══ Provided text ══

Roz Hunter

Interview with Roz Hunter: Manager, The Body Shop

Interview by Tom Dotz and Al Wadleigh

When Roz Hunter joined The Body Shop in 1980, in Shropshire, England, the company was only a cottage industry. Now the franchise chain has grown to international acclaim. Tom Dotz and I interviewed Roz about her NLP experiences at the NLP Comprehensive Summer Residential Training in Winter Park, where she was coaching the NLP Practitioner Certification Training.

Tom: So how did you get into NLP?

Ros: That was through The Body Shop. My friend Rachel Tucker, who has been in training for the last ten years in The Body Shop, invited me along to a communication skills training that she was doing at the time for people like me who had been in the company for a long time. This training was awful! She picked me up at the end of the day and she said, “I’d really like to come and see you and we can talk about this because it didn’t work, did it?” and I said, “No it didn’t.” So she came along about a week later for two hours at ten o’clock in the morning and she left about a quarter to six. Somewhere around lunch time, she casually mentioned that she’d dropped something into this training called Neuro-Linguistic Programming, which I’d read about but didn’t think I understood well enough to train with it.

Rachel gave me a brief outline as to the people that started it and what it was about and something just clicked. However, when she said to me, “I can lend you a book,” I thought, “Uh, oh! I don’t think I could read a book called Neuro-Linguistic Programming!” So she sent me the book and I put it in my office at work and then I took it home and put it in the kitchen and then I moved it into the bedroom and eventually it went back to my office at work. When I got a phone call from Rachel saying, “I’m coming to see you in two weeks,” I thought I’d better read the book! That was the beginning. I opened the book and couldn’t put it down. So I took the Practitioner Training and it wasn’t a case of when I might go and do Master Practitioner, it was a case of that’s what you do next! All of this time I was reading and reading.

═══
══ Entries provided ══

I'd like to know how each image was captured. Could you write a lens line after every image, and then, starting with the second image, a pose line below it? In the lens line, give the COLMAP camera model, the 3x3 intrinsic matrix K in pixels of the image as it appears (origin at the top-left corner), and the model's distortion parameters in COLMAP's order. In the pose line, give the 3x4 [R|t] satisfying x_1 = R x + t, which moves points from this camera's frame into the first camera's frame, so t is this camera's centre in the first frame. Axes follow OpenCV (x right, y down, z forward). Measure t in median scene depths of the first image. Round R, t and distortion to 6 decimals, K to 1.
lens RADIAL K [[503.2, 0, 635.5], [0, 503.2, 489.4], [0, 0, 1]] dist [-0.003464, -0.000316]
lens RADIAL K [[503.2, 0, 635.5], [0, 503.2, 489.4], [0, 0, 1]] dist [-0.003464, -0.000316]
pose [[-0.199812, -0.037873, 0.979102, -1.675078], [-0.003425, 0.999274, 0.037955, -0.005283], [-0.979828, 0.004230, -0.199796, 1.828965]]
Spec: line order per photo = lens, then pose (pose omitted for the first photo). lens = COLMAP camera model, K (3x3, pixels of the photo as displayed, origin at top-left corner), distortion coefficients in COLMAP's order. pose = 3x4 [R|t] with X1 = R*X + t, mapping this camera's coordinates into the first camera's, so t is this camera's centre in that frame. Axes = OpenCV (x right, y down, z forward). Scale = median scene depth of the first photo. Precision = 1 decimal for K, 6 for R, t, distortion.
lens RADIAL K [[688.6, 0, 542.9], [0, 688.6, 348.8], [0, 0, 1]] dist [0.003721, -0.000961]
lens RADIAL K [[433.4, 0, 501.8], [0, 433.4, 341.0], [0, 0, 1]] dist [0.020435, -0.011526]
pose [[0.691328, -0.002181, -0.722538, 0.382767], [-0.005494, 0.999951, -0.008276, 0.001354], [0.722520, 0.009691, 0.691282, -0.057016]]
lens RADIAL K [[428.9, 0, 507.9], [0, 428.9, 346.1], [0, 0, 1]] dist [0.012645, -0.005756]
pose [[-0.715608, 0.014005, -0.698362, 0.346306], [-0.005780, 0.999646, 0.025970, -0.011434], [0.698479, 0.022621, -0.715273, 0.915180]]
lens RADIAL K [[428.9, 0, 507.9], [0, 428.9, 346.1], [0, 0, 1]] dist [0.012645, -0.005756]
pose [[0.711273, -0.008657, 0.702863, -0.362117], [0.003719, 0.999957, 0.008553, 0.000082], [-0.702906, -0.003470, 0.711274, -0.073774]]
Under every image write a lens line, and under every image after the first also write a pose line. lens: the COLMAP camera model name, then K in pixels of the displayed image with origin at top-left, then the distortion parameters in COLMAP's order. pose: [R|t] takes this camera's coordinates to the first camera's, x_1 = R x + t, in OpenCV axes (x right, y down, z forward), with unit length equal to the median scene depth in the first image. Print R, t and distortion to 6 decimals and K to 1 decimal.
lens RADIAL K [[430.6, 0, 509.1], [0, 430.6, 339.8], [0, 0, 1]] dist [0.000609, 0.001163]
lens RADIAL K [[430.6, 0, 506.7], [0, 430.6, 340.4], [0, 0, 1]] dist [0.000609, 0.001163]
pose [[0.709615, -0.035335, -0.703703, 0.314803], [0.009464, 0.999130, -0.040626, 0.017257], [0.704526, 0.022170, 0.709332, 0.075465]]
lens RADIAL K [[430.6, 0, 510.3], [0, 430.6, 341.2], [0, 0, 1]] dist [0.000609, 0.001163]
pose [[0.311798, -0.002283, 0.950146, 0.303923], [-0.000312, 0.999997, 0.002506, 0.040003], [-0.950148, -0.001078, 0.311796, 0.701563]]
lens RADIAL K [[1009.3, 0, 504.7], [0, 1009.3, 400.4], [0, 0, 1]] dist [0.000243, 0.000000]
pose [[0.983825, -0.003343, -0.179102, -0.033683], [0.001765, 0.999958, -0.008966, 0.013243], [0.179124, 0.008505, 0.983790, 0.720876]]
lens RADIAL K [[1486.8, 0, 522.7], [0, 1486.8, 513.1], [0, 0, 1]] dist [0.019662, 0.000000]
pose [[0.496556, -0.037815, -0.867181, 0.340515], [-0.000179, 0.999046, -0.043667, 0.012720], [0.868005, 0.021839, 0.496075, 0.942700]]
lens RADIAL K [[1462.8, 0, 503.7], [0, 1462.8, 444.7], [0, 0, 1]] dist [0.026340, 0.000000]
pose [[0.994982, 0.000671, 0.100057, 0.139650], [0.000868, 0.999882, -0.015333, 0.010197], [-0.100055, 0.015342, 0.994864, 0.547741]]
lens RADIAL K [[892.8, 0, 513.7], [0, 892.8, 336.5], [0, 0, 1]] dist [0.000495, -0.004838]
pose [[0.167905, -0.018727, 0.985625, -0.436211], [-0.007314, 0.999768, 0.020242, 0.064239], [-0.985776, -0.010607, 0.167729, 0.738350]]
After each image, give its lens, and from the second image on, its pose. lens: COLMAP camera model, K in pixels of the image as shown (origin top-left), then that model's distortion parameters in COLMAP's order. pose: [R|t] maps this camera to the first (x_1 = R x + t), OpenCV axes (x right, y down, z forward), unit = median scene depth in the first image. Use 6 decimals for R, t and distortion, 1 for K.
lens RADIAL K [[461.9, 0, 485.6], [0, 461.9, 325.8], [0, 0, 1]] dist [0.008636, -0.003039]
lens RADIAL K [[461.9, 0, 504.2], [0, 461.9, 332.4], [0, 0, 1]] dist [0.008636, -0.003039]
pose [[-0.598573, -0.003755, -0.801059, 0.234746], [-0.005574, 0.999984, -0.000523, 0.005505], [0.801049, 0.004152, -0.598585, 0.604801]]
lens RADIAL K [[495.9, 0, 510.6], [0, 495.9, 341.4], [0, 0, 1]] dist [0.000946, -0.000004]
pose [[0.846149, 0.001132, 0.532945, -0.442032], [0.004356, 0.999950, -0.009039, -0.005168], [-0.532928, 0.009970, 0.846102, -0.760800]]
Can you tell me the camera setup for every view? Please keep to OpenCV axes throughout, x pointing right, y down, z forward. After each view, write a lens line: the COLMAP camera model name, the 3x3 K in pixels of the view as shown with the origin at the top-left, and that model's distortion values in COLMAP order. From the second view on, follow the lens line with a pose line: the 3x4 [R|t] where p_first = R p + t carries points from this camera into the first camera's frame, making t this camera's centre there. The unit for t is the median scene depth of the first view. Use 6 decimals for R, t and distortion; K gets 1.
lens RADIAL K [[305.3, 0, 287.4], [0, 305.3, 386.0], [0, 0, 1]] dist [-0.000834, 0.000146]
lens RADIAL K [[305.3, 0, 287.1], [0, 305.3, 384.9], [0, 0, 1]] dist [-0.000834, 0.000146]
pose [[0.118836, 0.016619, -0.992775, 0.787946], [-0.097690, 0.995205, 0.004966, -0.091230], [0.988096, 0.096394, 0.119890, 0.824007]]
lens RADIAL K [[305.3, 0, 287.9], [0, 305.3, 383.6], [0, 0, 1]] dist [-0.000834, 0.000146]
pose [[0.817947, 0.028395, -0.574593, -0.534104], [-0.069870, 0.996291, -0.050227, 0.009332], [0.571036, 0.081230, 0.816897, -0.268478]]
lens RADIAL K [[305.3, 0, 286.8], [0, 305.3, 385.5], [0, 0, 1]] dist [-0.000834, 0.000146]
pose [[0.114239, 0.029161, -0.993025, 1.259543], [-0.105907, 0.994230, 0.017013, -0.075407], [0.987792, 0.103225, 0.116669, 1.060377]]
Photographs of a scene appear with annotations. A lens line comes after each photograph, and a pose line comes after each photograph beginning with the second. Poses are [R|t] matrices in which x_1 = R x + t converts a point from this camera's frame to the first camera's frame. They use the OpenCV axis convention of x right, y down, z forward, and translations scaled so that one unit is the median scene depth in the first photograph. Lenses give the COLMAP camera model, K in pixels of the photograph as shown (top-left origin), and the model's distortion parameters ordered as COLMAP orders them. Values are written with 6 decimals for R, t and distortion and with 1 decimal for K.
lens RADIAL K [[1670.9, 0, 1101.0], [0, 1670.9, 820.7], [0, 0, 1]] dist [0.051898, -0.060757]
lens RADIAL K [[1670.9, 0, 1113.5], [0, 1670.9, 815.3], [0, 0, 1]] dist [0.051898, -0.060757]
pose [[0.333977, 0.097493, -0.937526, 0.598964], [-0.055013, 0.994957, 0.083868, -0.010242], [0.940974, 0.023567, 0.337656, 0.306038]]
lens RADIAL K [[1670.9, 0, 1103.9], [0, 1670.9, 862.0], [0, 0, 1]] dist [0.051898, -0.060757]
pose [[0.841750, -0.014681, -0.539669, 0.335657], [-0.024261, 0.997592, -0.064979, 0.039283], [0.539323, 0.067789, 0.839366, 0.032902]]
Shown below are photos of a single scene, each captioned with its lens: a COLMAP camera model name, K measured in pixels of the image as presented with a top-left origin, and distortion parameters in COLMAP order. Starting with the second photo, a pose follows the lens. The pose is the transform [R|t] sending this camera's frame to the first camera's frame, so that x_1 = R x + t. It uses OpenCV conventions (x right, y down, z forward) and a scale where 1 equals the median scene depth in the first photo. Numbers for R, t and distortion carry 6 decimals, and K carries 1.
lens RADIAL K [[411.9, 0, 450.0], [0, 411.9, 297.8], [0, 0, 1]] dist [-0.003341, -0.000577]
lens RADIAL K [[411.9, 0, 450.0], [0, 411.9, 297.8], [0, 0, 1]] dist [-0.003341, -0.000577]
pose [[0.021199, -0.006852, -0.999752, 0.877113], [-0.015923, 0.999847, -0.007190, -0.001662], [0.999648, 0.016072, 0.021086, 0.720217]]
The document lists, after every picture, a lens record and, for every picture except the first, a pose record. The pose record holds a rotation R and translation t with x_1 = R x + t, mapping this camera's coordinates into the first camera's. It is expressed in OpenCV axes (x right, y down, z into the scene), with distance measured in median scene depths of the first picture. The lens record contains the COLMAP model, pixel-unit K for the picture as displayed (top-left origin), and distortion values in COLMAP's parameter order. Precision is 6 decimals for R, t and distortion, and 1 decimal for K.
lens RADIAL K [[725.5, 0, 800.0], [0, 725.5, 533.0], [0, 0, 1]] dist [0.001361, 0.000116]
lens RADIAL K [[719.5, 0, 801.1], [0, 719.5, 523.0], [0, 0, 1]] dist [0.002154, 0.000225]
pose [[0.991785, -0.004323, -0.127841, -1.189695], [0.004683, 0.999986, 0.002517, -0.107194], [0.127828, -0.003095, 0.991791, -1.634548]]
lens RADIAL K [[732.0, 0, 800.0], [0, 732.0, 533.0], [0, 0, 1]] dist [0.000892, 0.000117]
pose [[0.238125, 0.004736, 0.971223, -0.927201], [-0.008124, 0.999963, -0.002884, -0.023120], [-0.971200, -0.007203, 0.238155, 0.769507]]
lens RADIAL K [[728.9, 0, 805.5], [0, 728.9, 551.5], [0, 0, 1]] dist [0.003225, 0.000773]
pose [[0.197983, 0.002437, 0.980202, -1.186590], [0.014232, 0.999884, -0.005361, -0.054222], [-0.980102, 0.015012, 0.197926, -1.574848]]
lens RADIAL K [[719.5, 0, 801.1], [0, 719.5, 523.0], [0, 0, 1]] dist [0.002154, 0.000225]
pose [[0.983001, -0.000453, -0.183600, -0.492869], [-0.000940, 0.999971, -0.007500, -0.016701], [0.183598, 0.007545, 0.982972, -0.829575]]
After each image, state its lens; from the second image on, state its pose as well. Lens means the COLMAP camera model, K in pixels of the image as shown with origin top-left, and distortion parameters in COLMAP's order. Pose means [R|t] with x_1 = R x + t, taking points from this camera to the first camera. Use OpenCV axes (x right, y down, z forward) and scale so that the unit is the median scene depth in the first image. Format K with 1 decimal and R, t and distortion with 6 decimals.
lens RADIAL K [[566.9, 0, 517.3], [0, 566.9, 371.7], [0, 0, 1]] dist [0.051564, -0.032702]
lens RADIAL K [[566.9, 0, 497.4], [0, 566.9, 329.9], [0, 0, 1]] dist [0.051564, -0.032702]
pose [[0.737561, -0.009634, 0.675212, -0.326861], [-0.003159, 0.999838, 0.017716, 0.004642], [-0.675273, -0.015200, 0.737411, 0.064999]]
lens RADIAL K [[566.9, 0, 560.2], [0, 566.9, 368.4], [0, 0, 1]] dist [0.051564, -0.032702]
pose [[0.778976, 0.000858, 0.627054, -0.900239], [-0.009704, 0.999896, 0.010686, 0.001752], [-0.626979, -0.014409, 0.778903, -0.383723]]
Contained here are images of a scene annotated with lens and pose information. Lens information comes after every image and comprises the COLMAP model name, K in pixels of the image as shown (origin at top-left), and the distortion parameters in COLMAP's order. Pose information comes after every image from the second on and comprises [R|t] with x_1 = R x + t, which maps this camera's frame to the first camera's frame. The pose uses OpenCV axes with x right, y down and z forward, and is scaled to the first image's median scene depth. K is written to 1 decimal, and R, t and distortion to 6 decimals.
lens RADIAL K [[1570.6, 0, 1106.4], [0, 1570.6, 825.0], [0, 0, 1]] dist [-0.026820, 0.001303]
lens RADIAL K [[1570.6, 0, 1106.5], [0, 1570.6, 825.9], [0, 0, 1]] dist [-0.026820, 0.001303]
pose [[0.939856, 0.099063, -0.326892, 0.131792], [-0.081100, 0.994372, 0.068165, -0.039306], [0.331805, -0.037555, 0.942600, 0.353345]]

═══

The task: Please reproduce the Roz Hunter interview above word for word, everything from "Rachel gave me" down to "reading and reading.".

Task output:
Rachel gave me a brief outline as to the people that started it and what it was about and something just clicked. However, when she said to me, “I can lend you a book,” I thought, “Uh, oh! I don’t think I could read a book called Neuro-Linguistic Programming!” So she sent me the book and I put it in my office at work and then I took it home and put it in the kitchen and then I moved it into the bedroom and eventually it went back to my office at work. When I got a phone call from Rachel saying, “I’m coming to see you in two weeks,” I thought I’d better read the book! That was the beginning. I opened the book and couldn’t put it down. So I took the Practitioner Training and it wasn’t a case of when I might go and do Master Practitioner, it was a case of that’s what you do next! All of this time I was reading and reading.